International students go through steps to find jobs

Tori Harrison, Contributing Writer


Like many others, international students have jobs while studying at Eastern.

Unlike students from the United States, however, international students have a list of things that must be done before they can work for the university.

To date, there are 430 international students who come from 42 different countries.

Assistant Payroll Manager Merry Toberman said one out of every three international students have jobs while enrolled at Eastern.

While most of the international students work in the Housing and Dining areas, Toberman said they are able to work all over campus as long as the area’s budget allows for it.

To be employed by Eastern, international students have to get an offer letter from the place they are seeking employment and an employment verification form that authenticates their identity with the hiring supervisor.

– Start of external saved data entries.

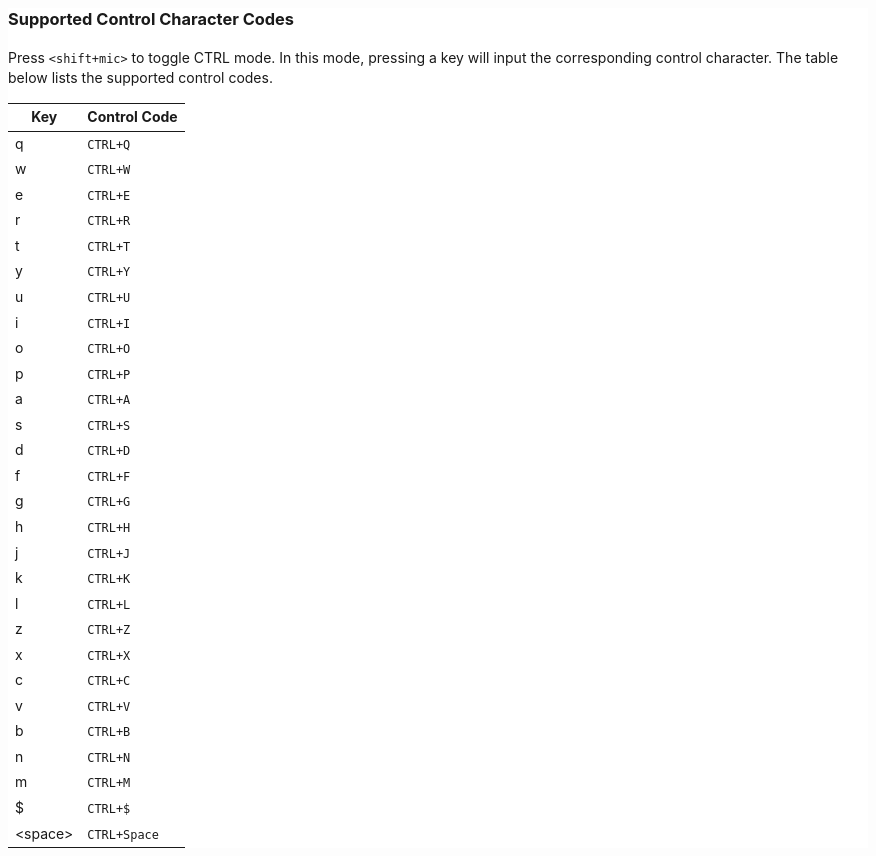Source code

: ### Supported Control Character Codes

Press `<shift+mic>` to toggle CTRL mode. In this mode, pressing a key will input the corresponding control character. The table below lists the supported control codes.

| Key       | Control Code |
|-----------|--------------|
| q         | `CTRL+Q`     |
| w         | `CTRL+W`     |
| e         | `CTRL+E`     |
| r         | `CTRL+R`     |
| t         | `CTRL+T`     |
| y         | `CTRL+Y`     |
| u         | `CTRL+U`     |
| i         | `CTRL+I`     |
| o         | `CTRL+O`     |
| p         | `CTRL+P`     |
| a         | `CTRL+A`     |
| s         | `CTRL+S`     |
| d         | `CTRL+D`     |
| f         | `CTRL+F`     |
| g         | `CTRL+G`     |
| h         | `CTRL+H`     |
| j         | `CTRL+J`     |
| k         | `CTRL+K`     |
| l         | `CTRL+L`     |
| z         | `CTRL+Z`     |
| x         | `CTRL+X`     |
| c         | `CTRL+C`     |
| v         | `CTRL+V`     |
| b         | `CTRL+B`     |
| n         | `CTRL+N`     |
| m         | `CTRL+M`     |
| $         | `CTRL+$`     |
| \<space\> | `CTRL+Space` |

Next, the student must visit the Office of International Students and Scholars in Blair Hall, where they get an OISS letterhead, a Social Security application and a list of instructions.

Then, the student has to go to the Social Security Office with their application, visa or passport, I-94 form and I-20 form.

The office will give the student a receipt, and they will bring it back to the OISS and be able to work after that.

Before starting their new job, the student must meet with accountant Jo Gentry in Room 1137 of Old Main and give her a yearly W-4 form and other tax documents.

Lars Ott, a senior math and computer science major from Germany, went through these same steps when finding employment on campus.

Ott has worked as a math tutor for student athletes on campus since his sophomore year, working with students mostly on algebra and statistics.

He said finding a job on campus was fairly easy for him, and he enjoys tutoring the student athletes a lot.

“It is a laid-back job and I really love helping people succeed in their academics,” Ott said. “The only struggle I sometimes have is finding the right English word that I need to help better explain a hard concept to someone I am tutoring.”

Ott and other international students also have to be careful not to go over a 19.5-hour work week. While class is in session, students who do not live in the U.S. can only work part-time on campus.